Your sister sounds different. But to be honest sensitive people (and I don't mean that in a bad way, I'm the same) get hung up on a million things a day. Something like this will be one of those things, one more or less is not a drama in the grand scheme and the benefits far outweigh the costs....she won't be scarred for life! You sound like you're worried she'll develop a complex about it. But it doesn't sound like she's that self conscious.

Like other people have said you do sound lovely btw!

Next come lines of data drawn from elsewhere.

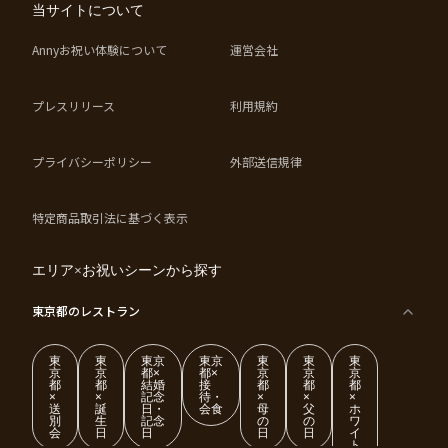
当サイトについて
Annyお祝い体験について
運営会社
プレスリリース
利用規約
プライバシーポリシー
外部送信規律
特定商品取引法に基づく表示
エリア×お祝いシーンから探す
東京都
のレストラン
東
東
東京
東京
東
東
東
京
京
都×
都×
京
京
京
都
都
結婚
接
都
都
都
×
×
記念
待・
×
×
×
送
誕
日・
会食
母
父
ホ
別
生
記念
の
の
ワ
会
日
日
日
日
イ
ト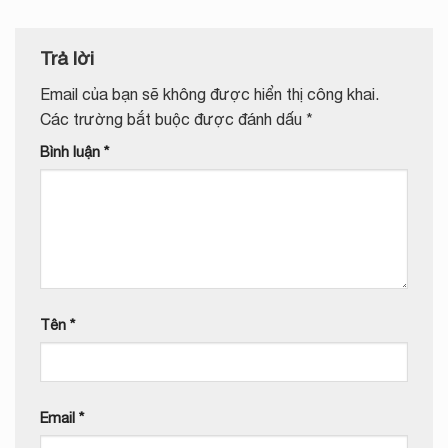
Trả lời
Email của bạn sẽ không được hiển thị công khai.
Các trường bắt buộc được đánh dấu
*
Bình luận
*
Tên
*
Email
*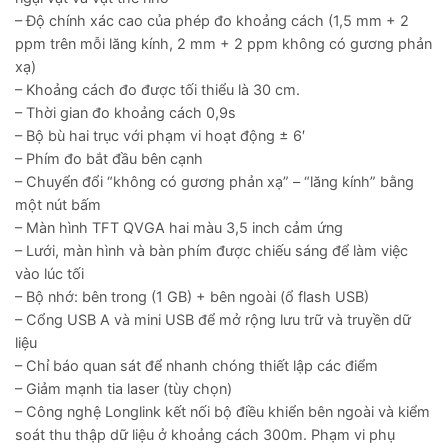
– Độ chính xác cao của phép đo khoảng cách (1,5 mm + 2
ppm trên mỗi lăng kính, 2 mm + 2 ppm không có gương phản
xạ)
– Khoảng cách đo được tối thiểu là 30 cm.
– Thời gian đo khoảng cách 0,9s
– Bộ bù hai trục với phạm vi hoạt động ± 6′
– Phím đo bắt đầu bên cạnh
– Chuyển đổi “không có gương phản xạ” – “lăng kính” bằng
một nút bấm
– Màn hình TFT QVGA hai màu 3,5 inch cảm ứng
– Lưới, màn hình và bàn phím được chiếu sáng để làm việc
vào lúc tối
– Bộ nhớ: bên trong (1 GB) + bên ngoài (ổ flash USB)
– Cổng USB A và mini USB để mở rộng lưu trữ và truyền dữ
liệu
– Chỉ báo quan sát để nhanh chóng thiết lập các điểm
– Giảm mạnh tia laser (tùy chọn)
– Công nghệ Longlink kết nối bộ điều khiển bên ngoài và kiểm
soát thu thập dữ liệu ở khoảng cách 300m. Phạm vi phụ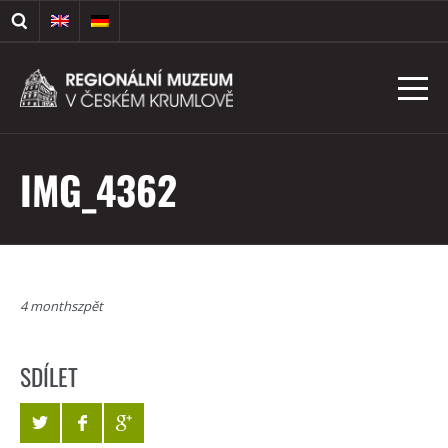
IMG_4362
4 monthszpět
SDÍLET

ValarMorGoolis · 07/04/2013 19:27

Please let it come from you op :)

And there's been some great advice on here Thanks

AnyoneforTurps · 07/04/2013 20:22

Sometimes BO can be a sign of untreated diabetes or other fairly serious health problems so you owe it to her to tell her just from that perspective

Er really? I must have missed that lecture at medical school Wink

There are medical conditions that make you sweat excessively but, even then, you will only smell if you don't wash. From everything the OP has said, her Dsis is neglecting her personal hygiene. That is why she smells. There is no mystery and no need for medical tests.

It will be a hard enough conversation (though a necessary one), telling the Dsis about the smell . For gawd's sake don't traumatise the poor girl further by making her go to the GP too. As a GP myself, I would not be doing any tests for underlying medical conditions on someone who smells because she does not wash/change her clothes enough!

OP, you sound like a very caring sister. I'm afraid you have to have this talk with your Dsis. Don't let her go on her placement without warning her - it's tough enough learning to teach without the kids picking on her.